▶ _REQUIRED ACTION_: Keep the pictures out, please, and set down every record exactly.

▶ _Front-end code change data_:

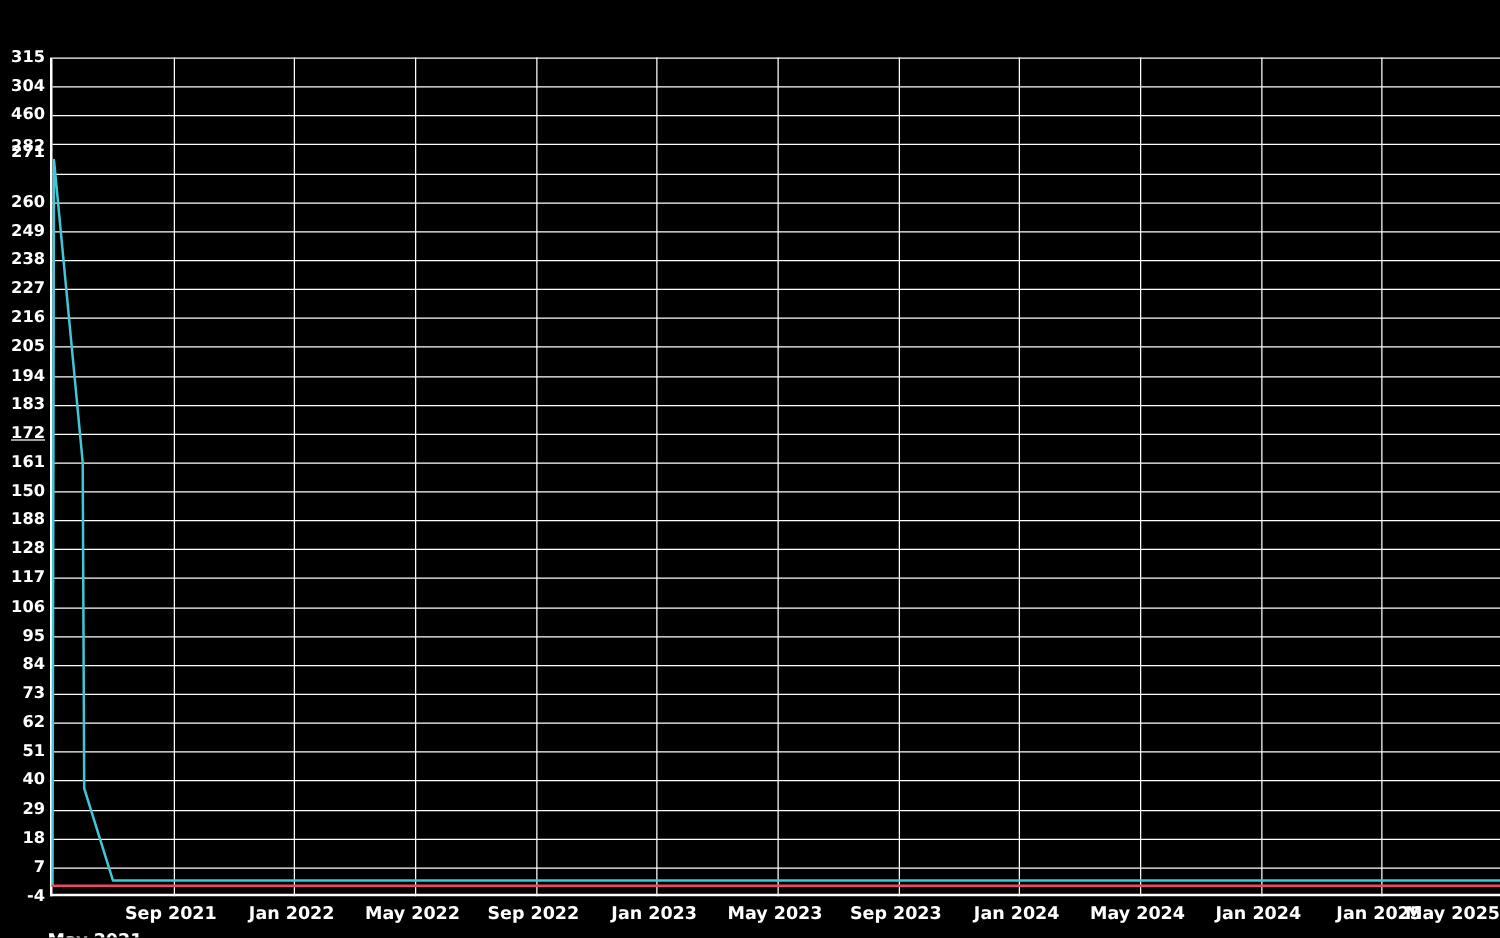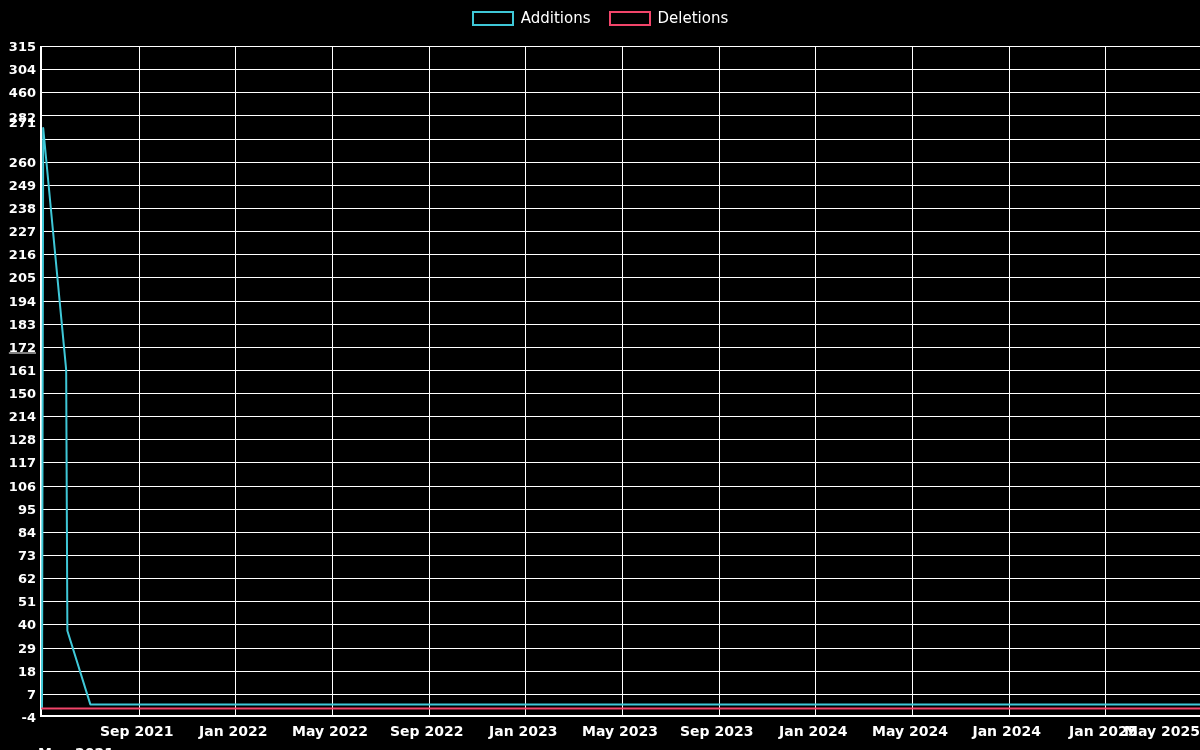--- a/index.html
+++ b/index.html
@@ -137,46 +137,36 @@
     width: 1160px;
     height: 671px;
     overflow: visible;
   }
 </style>
 </head>
 <body>
 
 <div id="chart-root">
 
-  <div id="legend">
-    <div class="legend-entry">
-      <span class="legend-swatch" id="sw-add" style="border-color: rgb(63, 200, 216);"></span>
-      <span class="legend-label">Additions</span>
-    </div>
-    <div class="legend-entry">
-      <span class="legend-swatch" id="sw-del" style="border-color: rgb(242, 69, 106);"></span>
-      <span class="legend-label">Deletions</span>
-    </div>
-  </div>
 
   <div id="y-labels">
       <div class="y-label" style="top: 671px;">-4</div>
       <div class="y-label" style="top: 647.862px;">7</div>
       <div class="y-label" style="top: 624.724px;">18</div>
       <div class="y-label" style="top: 601.586px;">29</div>
       <div class="y-label" style="top: 578.448px;">40</div>
       <div class="y-label" style="top: 555.31px;">51</div>
       <div class="y-label" style="top: 532.172px;">62</div>
       <div class="y-label" style="top: 509.034px;">73</div>
       <div class="y-label" style="top: 485.897px;">84</div>
       <div class="y-label" style="top: 462.759px;">95</div>
       <div class="y-label" style="top: 439.621px;">106</div>
       <div class="y-label" style="top: 416.483px; margin-left: 26px;">117</div>
       <div class="y-label" style="top: 393.345px;">128</div>
-      <div class="y-label" style="top: 370.207px;">214</div>
+      <div class="y-label" style="top: 370.207px;">188</div>
       <div class="y-label" style="top: 347.069px;">150</div>
       <div class="y-label" style="top: 323.931px;">161</div>
       <div class="y-label" style="top: 300.793px; text-decoration: underline;">172</div>
       <div class="y-label" style="top: 277.655px;">183</div>
       <div class="y-label" style="top: 254.517px;">194</div>
       <div class="y-label" style="top: 231.379px;">205</div>
       <div class="y-label" style="top: 208.241px;">216</div>
       <div class="y-label" style="top: 185.103px;">227</div>
       <div class="y-label" style="top: 161.966px;">238</div>
       <div class="y-label" style="top: 138.828px; text-align: center;">249</div>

▶ _RESULT BELOW_:
--- a/index.html
+++ b/index.html
@@ -137,46 +137,36 @@
     width: 1160px;
     height: 671px;
     overflow: visible;
   }
 </style>
 </head>
 <body>
 
 <div id="chart-root">
 
-  <div id="legend">
-    <div class="legend-entry">
-      <span class="legend-swatch" id="sw-add" style="border-color: rgb(63, 200, 216);"></span>
-      <span class="legend-label">Additions</span>
-    </div>
-    <div class="legend-entry">
-      <span class="legend-swatch" id="sw-del" style="border-color: rgb(242, 69, 106);"></span>
-      <span class="legend-label">Deletions</span>
-    </div>
-  </div>
 
   <div id="y-labels">
       <div class="y-label" style="top: 671px;">-4</div>
       <div class="y-label" style="top: 647.862px;">7</div>
       <div class="y-label" style="top: 624.724px;">18</div>
       <div class="y-label" style="top: 601.586px;">29</div>
       <div class="y-label" style="top: 578.448px;">40</div>
       <div class="y-label" style="top: 555.31px;">51</div>
       <div class="y-label" style="top: 532.172px;">62</div>
       <div class="y-label" style="top: 509.034px;">73</div>
       <div class="y-label" style="top: 485.897px;">84</div>
       <div class="y-label" style="top: 462.759px;">95</div>
       <div class="y-label" style="top: 439.621px;">106</div>
       <div class="y-label" style="top: 416.483px; margin-left: 26px;">117</div>
       <div class="y-label" style="top: 393.345px;">128</div>
-      <div class="y-label" style="top: 370.207px;">214</div>
+      <div class="y-label" style="top: 370.207px;">188</div>
       <div class="y-label" style="top: 347.069px;">150</div>
       <div class="y-label" style="top: 323.931px;">161</div>
       <div class="y-label" style="top: 300.793px; text-decoration: underline;">172</div>
       <div class="y-label" style="top: 277.655px;">183</div>
       <div class="y-label" style="top: 254.517px;">194</div>
       <div class="y-label" style="top: 231.379px;">205</div>
       <div class="y-label" style="top: 208.241px;">216</div>
       <div class="y-label" style="top: 185.103px;">227</div>
       <div class="y-label" style="top: 161.966px;">238</div>
       <div class="y-label" style="top: 138.828px; text-align: center;">249</div>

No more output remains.